Please copy the stretch of the PyTorch practical from "###Mean as optimisation" through "as the answer." word for word.

-- EXCERPT PROVIDED --
— START —

# PADL Practical 1: Machine learning refresher and an introduction to PyTorch

We will begin with a revision of the concepts of machine learning, loss functions and optimisation. We will use a trivial example to get started. We'll also see something new: the concept of differentiable programming using PyTorch. This makes a lot of what we want to do in machine learning extremely easy to implement.

*Machine learning* is a computational approach in which a system learns to map inputs to outputs by "learning" from training data. In reality, "learning" means *optimisation* (usually minimisation) of a *loss function*. In the case of *supervised learning* our training data provides pairs of inputs and the corresponding desired output. Our "machine" is a function of a particular form whose behaviour is determined by some parameters. Our job is to find the parameters that give a function that maps input to output such that the loss over the training set is minimised.

## A trivial example: the constant machine

Imagine a machine learning task where you need to predict a scalar value - i.e. the machine has a single output. Maybe we want to predict the height of people taking PADL. *But*, this machine has *zero inputs*. In that case, the machine must always predict the same single value. It's a very trivial machine that just always returns a constant since it has no input from which to change its behaviour. What would be the best value for the machine to always predict?

Simply the mean average! Or perhaps some other kind of average (depending on how you define "centrality" for your application).

You were taught the formula for computing the mean back in secondary school:

$$\bar{x} = \frac{1}{n} \sum_{i=1}^n x_i$$

You should all find it easy to compute this in python/numpy. Let's start by generating a dataset of 9 random numbers:

In [None]:
import numpy as np

n = 9
x = np.random.rand(n)

and then compute the mean average:

In [None]:
mean = 1.0/float(n) * np.sum(x)
print(mean)

Of course, numpy has mean average as a built in function:

In [None]:
mean = np.mean(x)
print(mean)

## Deriving the mean

So far so simple...

But do you know *why* that's the formula for the mean?

###Mean as optimisation problem

Actually, this formula is the solution to an optimisation problem. It is the value that minimises the squared differences to all data points:

$$\bar{x}=\arg\min_{\bar{x}} \sum_{i=1}^n (\bar{x}-x_i)^2$$

In other words, if we defined sum of squared differences as our loss function and solved the resulting optimisation problem, we would get the mean as the answer.

So, how is the formula we know for the mean derived from this optimisation problem? The answer is that this optimisation problem has a *closed form solution*. This means that we can write down an equation that solves it exactly, i.e. provides the *global optimum*. To do so, we only need A-level standard maths.

###Thought you'd never have to do differentiation again?

How do we minimise a function? We need to find the *stationary points* which we get by differentiating the function, setting to zero and solving. It's a bit of a painful process for the function above, but let's do it. Start by expanding the summation and square, then multiply out the brackets and collect like terms:

$$\begin{aligned}\sum_{i=1}^n (\bar{x}-x_i)^2 &= (\bar{x}-x_1)(\bar{x}-x_1) + \dots + (\bar{x}-x_n)(\bar{x}-x_n) \\
&= \bar{x}^2 - 2x_1\bar{x} + x_1^2 + \dots \bar{x}^2 - 2x_n\bar{x} + x_n^2 \\
&= n\bar{x}^2 - 2\bar{x}\sum_{i=1}^nx_i + \sum_{i=1}^nx_i^2\end{aligned}$$

In terms of $\bar{x}$, can you see what sort of function we have now? It's just a quadratic! i.e.

— END —

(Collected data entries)
— START —

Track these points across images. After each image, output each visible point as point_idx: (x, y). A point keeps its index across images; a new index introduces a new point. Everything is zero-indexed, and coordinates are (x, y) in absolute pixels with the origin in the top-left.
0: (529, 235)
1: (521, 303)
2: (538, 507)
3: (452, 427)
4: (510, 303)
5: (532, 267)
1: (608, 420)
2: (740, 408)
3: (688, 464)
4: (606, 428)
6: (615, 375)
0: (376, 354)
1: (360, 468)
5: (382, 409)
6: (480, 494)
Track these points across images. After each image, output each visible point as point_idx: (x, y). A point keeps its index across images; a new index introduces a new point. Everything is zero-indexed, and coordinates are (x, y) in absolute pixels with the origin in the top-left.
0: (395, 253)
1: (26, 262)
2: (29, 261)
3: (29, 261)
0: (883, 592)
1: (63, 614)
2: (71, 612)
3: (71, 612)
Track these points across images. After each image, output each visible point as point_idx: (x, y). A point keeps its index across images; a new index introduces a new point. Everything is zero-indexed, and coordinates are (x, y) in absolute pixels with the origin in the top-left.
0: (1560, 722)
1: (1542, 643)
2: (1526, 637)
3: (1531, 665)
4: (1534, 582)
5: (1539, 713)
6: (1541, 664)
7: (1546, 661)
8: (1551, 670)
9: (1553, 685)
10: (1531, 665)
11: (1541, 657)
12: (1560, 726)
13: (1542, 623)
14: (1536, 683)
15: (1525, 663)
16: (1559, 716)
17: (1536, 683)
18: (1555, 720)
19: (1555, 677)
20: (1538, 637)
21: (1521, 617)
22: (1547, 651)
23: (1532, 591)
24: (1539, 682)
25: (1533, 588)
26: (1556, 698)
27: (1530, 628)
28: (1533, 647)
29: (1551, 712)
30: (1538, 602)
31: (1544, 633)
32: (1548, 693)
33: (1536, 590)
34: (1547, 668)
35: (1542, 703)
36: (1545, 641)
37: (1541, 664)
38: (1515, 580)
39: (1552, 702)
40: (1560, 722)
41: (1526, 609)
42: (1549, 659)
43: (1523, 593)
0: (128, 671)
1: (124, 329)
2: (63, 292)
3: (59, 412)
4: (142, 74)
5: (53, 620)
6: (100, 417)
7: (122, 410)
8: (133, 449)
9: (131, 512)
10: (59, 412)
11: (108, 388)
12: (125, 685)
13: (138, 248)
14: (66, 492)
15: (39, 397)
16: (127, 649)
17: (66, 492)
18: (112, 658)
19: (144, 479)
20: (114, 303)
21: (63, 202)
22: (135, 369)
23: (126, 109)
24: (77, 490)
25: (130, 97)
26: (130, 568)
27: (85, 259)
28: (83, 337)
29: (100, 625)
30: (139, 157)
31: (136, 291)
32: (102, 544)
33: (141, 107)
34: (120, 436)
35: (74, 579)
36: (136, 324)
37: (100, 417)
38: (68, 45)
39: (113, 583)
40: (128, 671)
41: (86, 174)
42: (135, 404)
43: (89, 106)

— END —

-- SOLUTION TO THIS PROBLEM --
###Mean as optimisation problem

Actually, this formula is the solution to an optimisation problem. It is the value that minimises the squared differences to all data points:

$$\bar{x}=\arg\min_{\bar{x}} \sum_{i=1}^n (\bar{x}-x_i)^2$$

In other words, if we defined sum of squared differences as our loss function and solved the resulting optimisation problem, we would get the mean as the answer.